Items from a data source
---

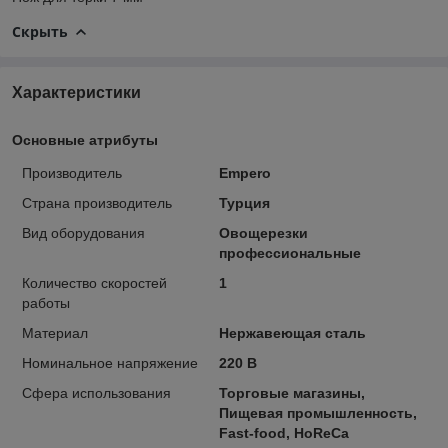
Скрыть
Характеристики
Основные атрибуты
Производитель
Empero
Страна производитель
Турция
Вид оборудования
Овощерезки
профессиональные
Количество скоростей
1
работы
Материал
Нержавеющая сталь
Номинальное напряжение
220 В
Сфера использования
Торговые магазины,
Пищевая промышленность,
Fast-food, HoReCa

---

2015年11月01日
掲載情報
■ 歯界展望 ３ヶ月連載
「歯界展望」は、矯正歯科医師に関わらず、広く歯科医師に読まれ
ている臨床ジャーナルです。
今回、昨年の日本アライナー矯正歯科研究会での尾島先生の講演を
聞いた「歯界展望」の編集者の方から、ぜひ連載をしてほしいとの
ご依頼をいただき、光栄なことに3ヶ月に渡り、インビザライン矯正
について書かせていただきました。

---

:: Action item ::
Copy each line above where the string "歯界展望" occurs.

:: Solution to this task ::
■ 歯界展望 ３ヶ月連載
「歯界展望」は、矯正歯科医師に関わらず、広く歯科医師に読まれ
聞いた「歯界展望」の編集者の方から、ぜひ連載をしてほしいとの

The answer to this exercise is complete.